Op p. 5 tot 7 van datzelfde boek presenteert Hershock een voorbeeld van hoe een Amerikaanse en Japanse moeder omgaan met een kind dat een bal weggooit. Een volkomen arbitrair voorbeeld waarmee Hershock de Japanse opvoeding idealiseert ten opzichte van de Amerikaanse. Ik vraag me af of je dat kunt volhouden. Japanse kinderen hebben andere neuroses, de Japanse samenleving zeker.
Hier analyseert Hershock het boek Seeing through Zen van McRae. Hij zegt goede dingen over het verschil tussen feitelijke (historische) juistheid en ‘religieuze’ waarde van zenteksten over zencommunicatie, mondo en koan, hoewel het koandiscours in de breedte (dus los van de puntige stukjes, ik bedoel hier bijvoorbeeld de Rinzairoku) volgens mij ook gezien kan worden als onderdeel van de hagiografie van een leraar en daarom naast inspiratie ook tot misleiding kan leiden. Voor mij in ieder geval wel. Het lijkt erop dat Hershock zijn ‘zen-dingetje’ aan ’t beschermen is, de warme romantiek van de ‘intimacy’.
Nog eens een willekeurige pagina van Liberating Intimacy, het boek zou beter worden tegen het eind. Hershock zegt op p. 172 over de shock-therapie van zenmeesters om leerlingen te laten doorbreken:
‘Although we lose our naiveté about the relationship of ‘self’ and practice in achieving even momentary concourse with an enlightened master, fully entering the bodhisattva life involves our being able to bring about such concourse with all beings at all times in all situations.’
In feite klopt dit – het gaat uiteindelijk om wat je doet, niet om je ‘inzicht’, wat dat ook betekent. Maar aan Hershocks betoog lijkt een ideaalbeeld ten grondslag te liggen, zowel van de ‘verlichte meester’ als van het eindresultaat van beoefening. Even verderop, op pagina 173, zegt hij:
‘We recognize that it is our own ‘selves’ which interrupt the concourse by means of which our world is transformed into the undivided Suchness of a pure Buddha-land.’
Een licht calvinistische twist (‘wij zijn schuldig en zondig, ons ‘zelf’ is slecht’) en wéér die ongebreidelde idealisering.

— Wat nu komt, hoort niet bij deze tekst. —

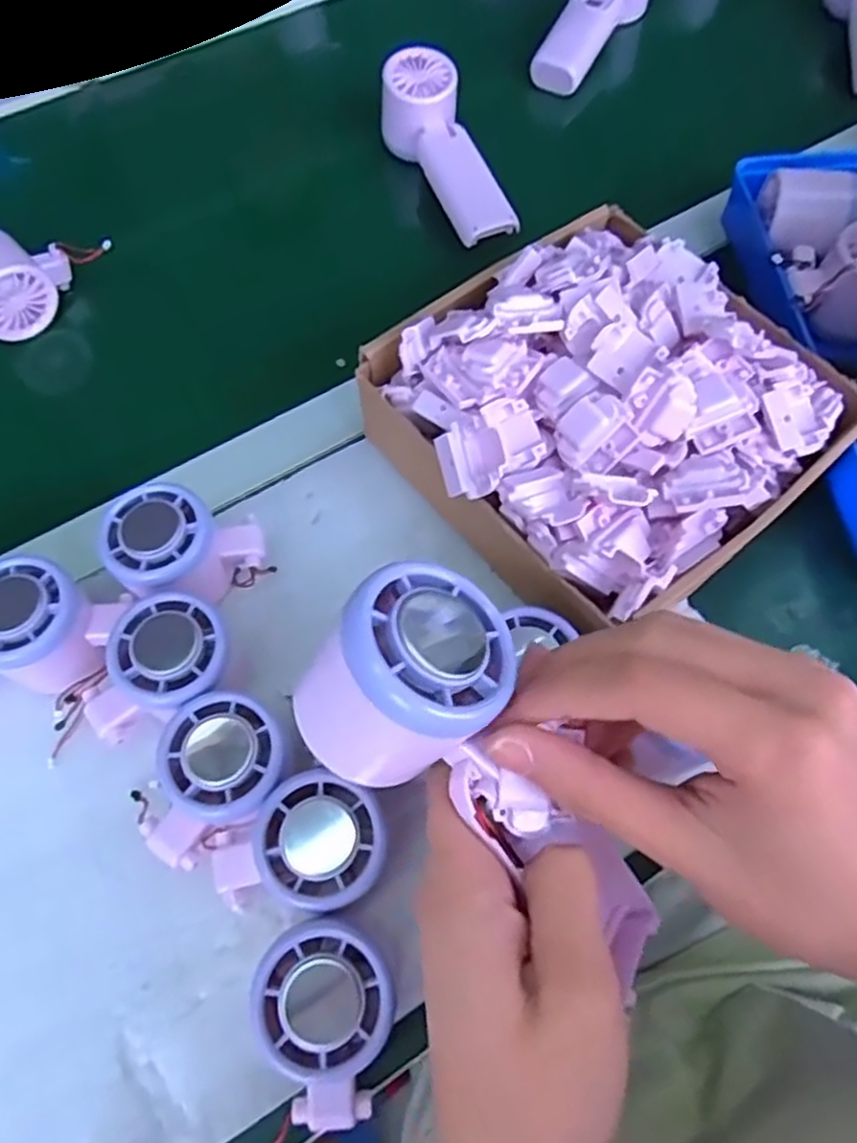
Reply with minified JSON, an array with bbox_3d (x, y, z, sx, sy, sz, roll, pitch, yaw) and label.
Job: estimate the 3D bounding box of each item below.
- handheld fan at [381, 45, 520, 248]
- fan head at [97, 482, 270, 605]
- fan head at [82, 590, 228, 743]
[{"bbox_3d":[0.010,-0.308,0.532,0.056,0.040,0.159,-18,66,-7],"label":"handheld fan"},{"bbox_3d":[-0.126,-0.012,0.391,0.071,0.059,0.057,-27,68,-11],"label":"fan head"},{"bbox_3d":[-0.129,0.050,0.360,0.074,0.053,0.054,-31,68,-13],"label":"fan head"}]

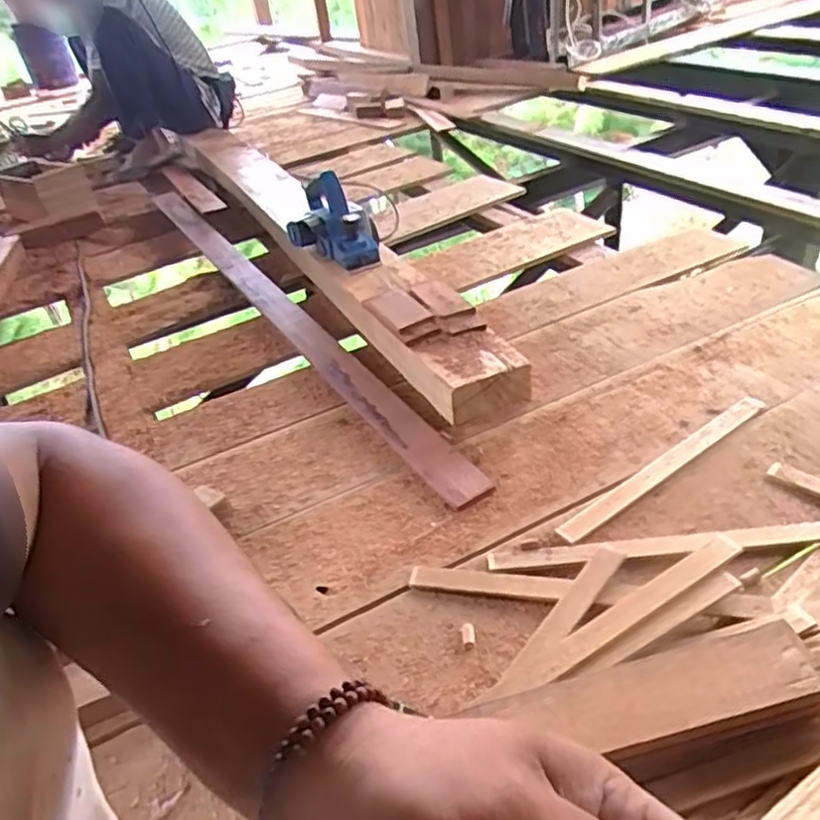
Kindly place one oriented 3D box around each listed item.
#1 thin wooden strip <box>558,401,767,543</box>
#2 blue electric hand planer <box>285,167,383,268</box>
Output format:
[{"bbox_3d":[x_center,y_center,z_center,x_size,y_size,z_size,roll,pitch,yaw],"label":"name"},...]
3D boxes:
[{"bbox_3d":[0.345,0.071,0.907,0.391,0.007,0.032,-28,41,-25],"label":"thin wooden strip"},{"bbox_3d":[-0.173,-0.395,1.343,0.113,0.180,0.226,-29,41,-25],"label":"blue electric hand planer"}]

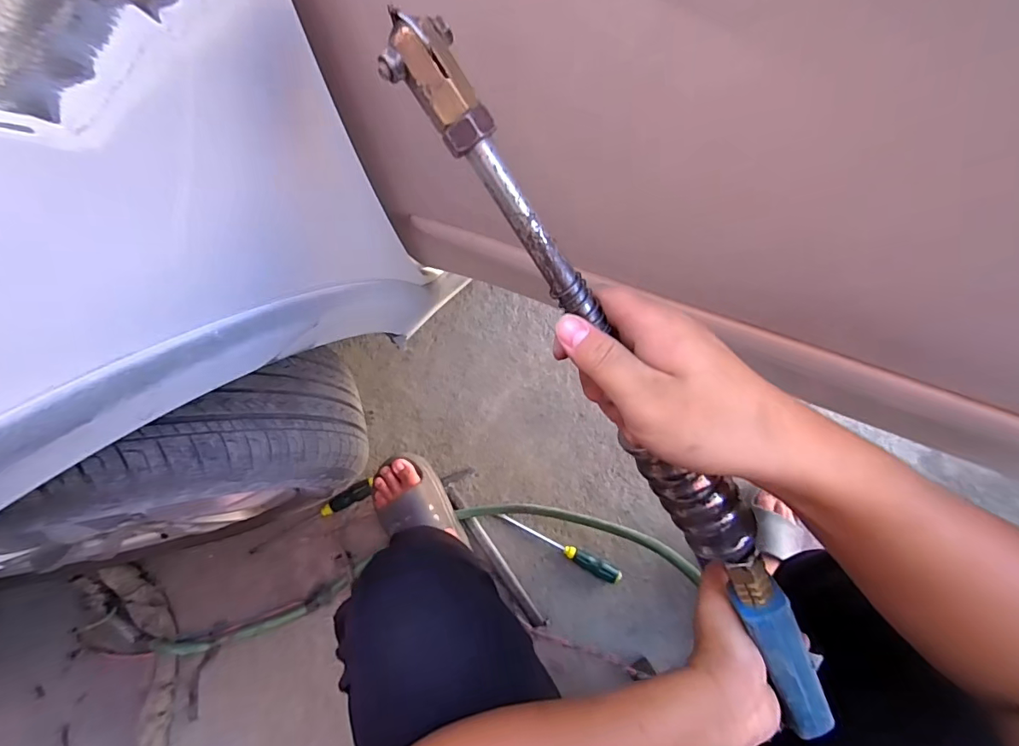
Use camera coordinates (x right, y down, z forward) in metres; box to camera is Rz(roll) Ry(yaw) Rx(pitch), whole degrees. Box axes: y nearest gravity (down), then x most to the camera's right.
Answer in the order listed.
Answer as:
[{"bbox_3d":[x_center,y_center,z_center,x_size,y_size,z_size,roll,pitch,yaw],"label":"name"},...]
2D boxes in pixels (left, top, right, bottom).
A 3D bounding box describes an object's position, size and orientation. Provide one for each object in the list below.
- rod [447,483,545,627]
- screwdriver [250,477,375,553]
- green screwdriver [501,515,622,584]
[{"bbox_3d":[-0.030,0.320,0.868,0.021,0.023,0.279,-34,80,-9],"label":"rod"},{"bbox_3d":[-0.354,0.260,0.883,0.261,0.025,0.027,-30,79,4],"label":"screwdriver"},{"bbox_3d":[0.094,0.313,0.880,0.227,0.034,0.029,27,78,4],"label":"green screwdriver"}]

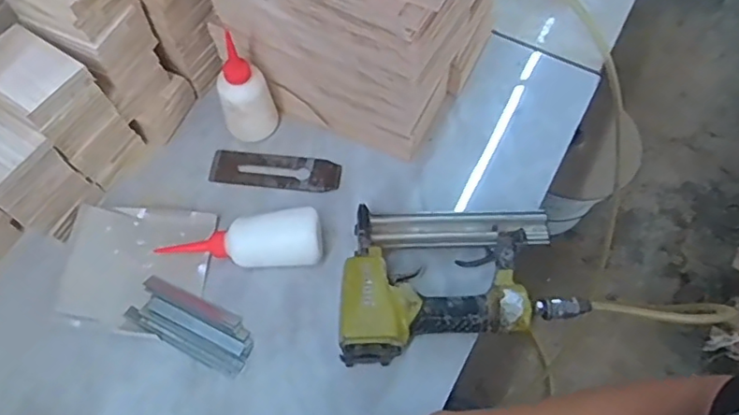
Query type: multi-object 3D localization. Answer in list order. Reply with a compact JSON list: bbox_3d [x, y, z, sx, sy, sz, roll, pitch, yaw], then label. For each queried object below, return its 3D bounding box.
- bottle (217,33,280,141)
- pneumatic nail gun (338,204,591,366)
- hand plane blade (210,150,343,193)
[{"bbox_3d":[-0.143,-0.132,0.683,0.053,0.145,0.051,0,65,1],"label":"bottle"},{"bbox_3d":[0.087,0.068,0.636,0.256,0.067,0.160,-9,65,-3],"label":"pneumatic nail gun"},{"bbox_3d":[-0.114,-0.044,0.729,0.157,0.006,0.046,6,65,4],"label":"hand plane blade"}]

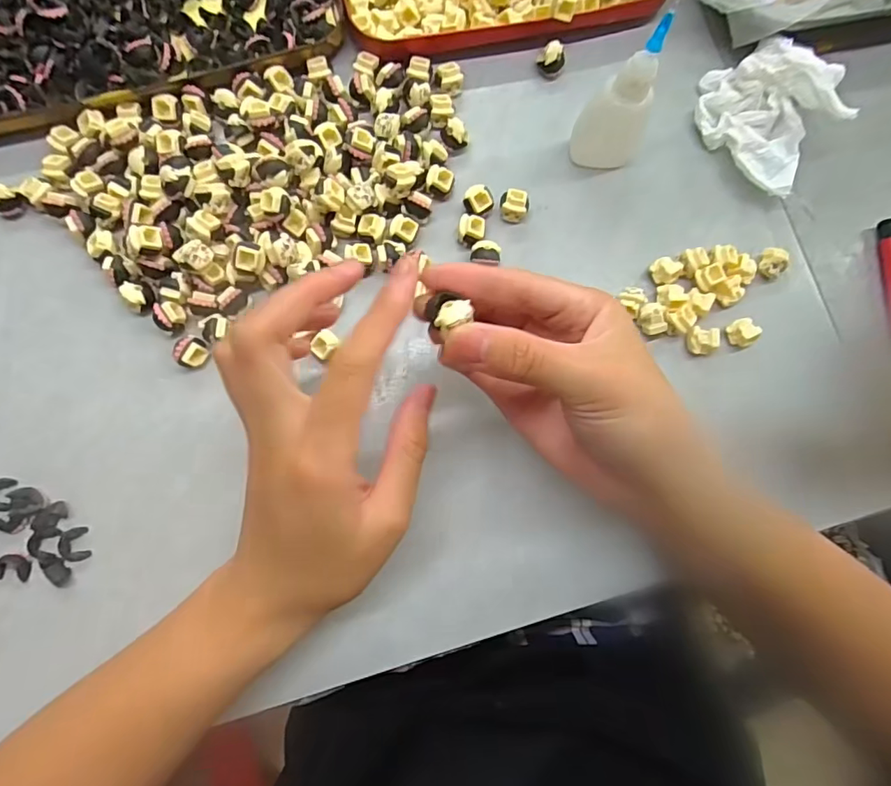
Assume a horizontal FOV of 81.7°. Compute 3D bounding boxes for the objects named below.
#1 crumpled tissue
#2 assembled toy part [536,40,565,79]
[{"bbox_3d":[0.186,-0.160,0.295,0.059,0.038,0.083,-26,83,-7],"label":"crumpled tissue"},{"bbox_3d":[0.063,-0.199,0.308,0.017,0.017,0.013,16,80,0],"label":"assembled toy part"}]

Zenmeesters en verlichten zijn de helden in Hershock’s sprookje. Hershock lijkt niet in staat uit dat paradigma te stappen. Daardoor schrijft hij, hoewel hij wetenschapper is, in feite niet meer dan een devotionele tekst over zenbeoefening, gebaseerd op een ideaalbeeld. Een valse start die het boek diskwalificeert, nog los van zijn benadering van onderlinge afhankelijkheid als het doel van boeddhistische beoefening en het summum van realisatie.